[What to produce]
Based on the entries below, how many lines contain the word "daha"? Respond with only the number.

[Dataset extract]
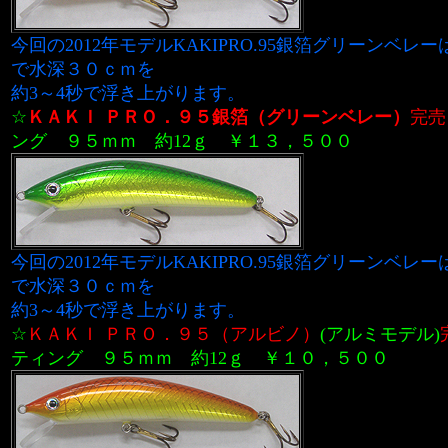
今回の2012年モデルKAKIPRO.95銀箔グリーンベレー
で水深３０ｃｍを
約3～4秒で浮き上がります。
☆
ＫＡＫＩ ＰＲＯ．９５銀箔（グリーンベレー）
完売
ング ９５ｍｍ
約12ｇ
￥１３，５００
今回の2012年モデルKAKIPRO.95銀箔グリーンベレー
で水深３０ｃｍを
約3～4秒で浮き上がります。
☆
ＫＡＫＩ ＰＲＯ．９５（アルビノ）
(アルミモデル)
ティング ９５ｍｍ 約12ｇ
￥１０，５００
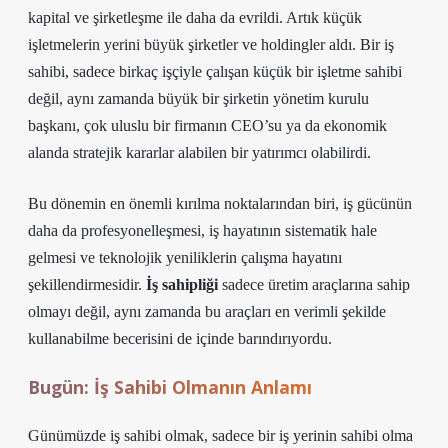
kapital ve şirketleşme ile daha da evrildi. Artık küçük
işletmelerin yerini büyük şirketler ve holdingler aldı. Bir iş
sahibi, sadece birkaç işçiyle çalışan küçük bir işletme sahibi
değil, aynı zamanda büyük bir şirketin yönetim kurulu
başkanı, çok uluslu bir firmanın CEO’su ya da ekonomik
alanda stratejik kararlar alabilen bir yatırımcı olabilirdi.
Bu dönemin en önemli kırılma noktalarından biri, iş gücünün
daha da profesyonelleşmesi, iş hayatının sistematik hale
gelmesi ve teknolojik yeniliklerin çalışma hayatını
şekillendirmesidir.
İş sahipliği
sadece üretim araçlarına sahip
olmayı değil, aynı zamanda bu araçları en verimli şekilde
kullanabilme becerisini de içinde barındırıyordu.
Bugün: İş Sahibi Olmanın Anlamı
Günümüzde iş sahibi olmak, sadece bir iş yerinin sahibi olma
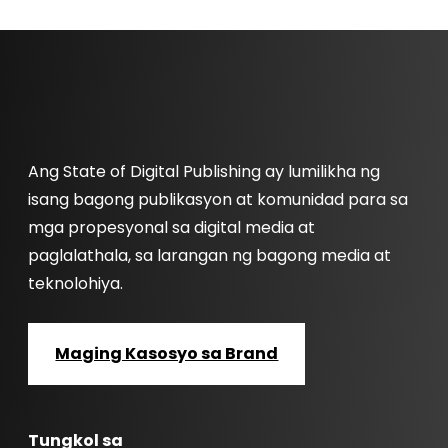
Ang State of Digital Publishing ay lumilikha ng
isang bagong publikasyon at komunidad para sa
mga propesyonal sa digital media at
paglalathala, sa larangan ng bagong media at
teknolohiya.
Maging Kasosyo sa Brand
Tungkol sa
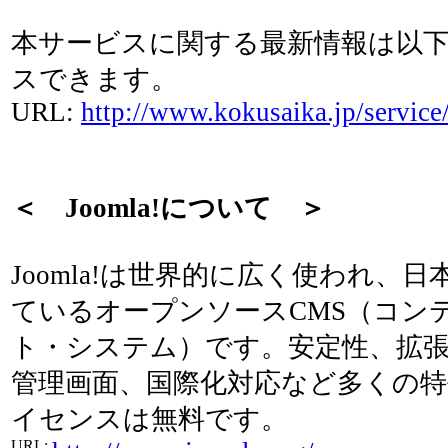
本サービスに関する最新情報は以下
スできます。
URL:
http://www.kokusaika.jp/service
＜ Joomla!について ＞
Joomla!は世界的に広く使われ、
ているオープンソースCMS（コン
ト・システム）です。安定性、拡
管理画面、国際化対応など多くの
イセンスは無料です。
URL:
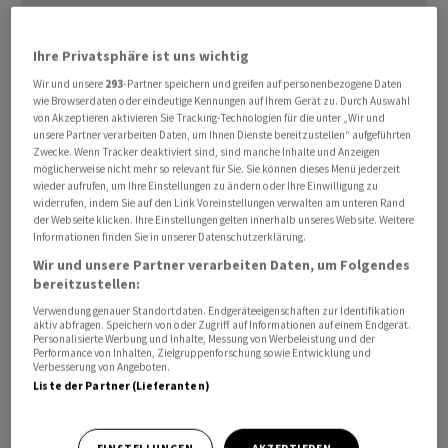
Ihre Privatsphäre ist uns wichtig
Wir und unsere
293
-Partner speichern und greifen auf personenbezogene Daten
wie Browserdaten oder eindeutige Kennungen auf Ihrem Gerät zu. Durch Auswahl
Insgesamt steigen die Zahlungen gegenüber dem
von Akzeptieren aktivieren Sie Tracking-Technologien für die unter „Wir und
Vorjahr um 527 Millionen Franken auf 6,9 Milliarden
unsere Partner verarbeiten Daten, um Ihnen Dienste bereitzustellen“ aufgeführten
Franken an, wie Berechnungen des Bundes zeigen. 2026
Zwecke. Wenn Tracker deaktiviert sind, sind manche Inhalte und Anzeigen
möglicherweise nicht mehr so relevant für Sie. Sie können dieses Menü jederzeit
waren es noch 6,4 Milliarden Franken. Hauptgrund für
wieder aufrufen, um Ihre Einstellungen zu ändern oder Ihre Einwilligung zu
das deutliche Wachstum sei der Anstieg des
widerrufen, indem Sie auf den Link Voreinstellungen verwalten am unteren Rand
der Webseite klicken. Ihre Einstellungen gelten innerhalb unseres Website. Weitere
Ressourcenausgleichs, hiess es im Bericht der
Informationen finden Sie in unserer Datenschutzerklärung.
Eidgenössischen Finanzverwaltung (EFV) vom Dienstag.
Wir und unsere Partner verarbeiten Daten, um Folgendes
Die Ausgleichszahlungen an die ressourcenschwachen
bereitzustellen:
Kantone seien um 540 Millionen Franken gestiegen.
Verwendung genauer Standortdaten. Endgeräteeigenschaften zur Identifikation
aktiv abfragen. Speichern von oder Zugriff auf Informationen auf einem Endgerät.
Personalisierte Werbung und Inhalte, Messung von Werbeleistung und der
Grösster Geberkanton bleibt Zug. Der Zentralschweizer
Performance von Inhalten, Zielgruppenforschung sowie Entwicklung und
Verbesserung von Angeboten.
Kanton zahlt netto rund 529 Millionen Franken in den
Liste der Partner (Lieferanten)
Finanzausgleich ein. Dahinter folgen Genf mit knapp 497
Millionen Franken und Zürich mit 369 Millionen Franken,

[Task solution]
2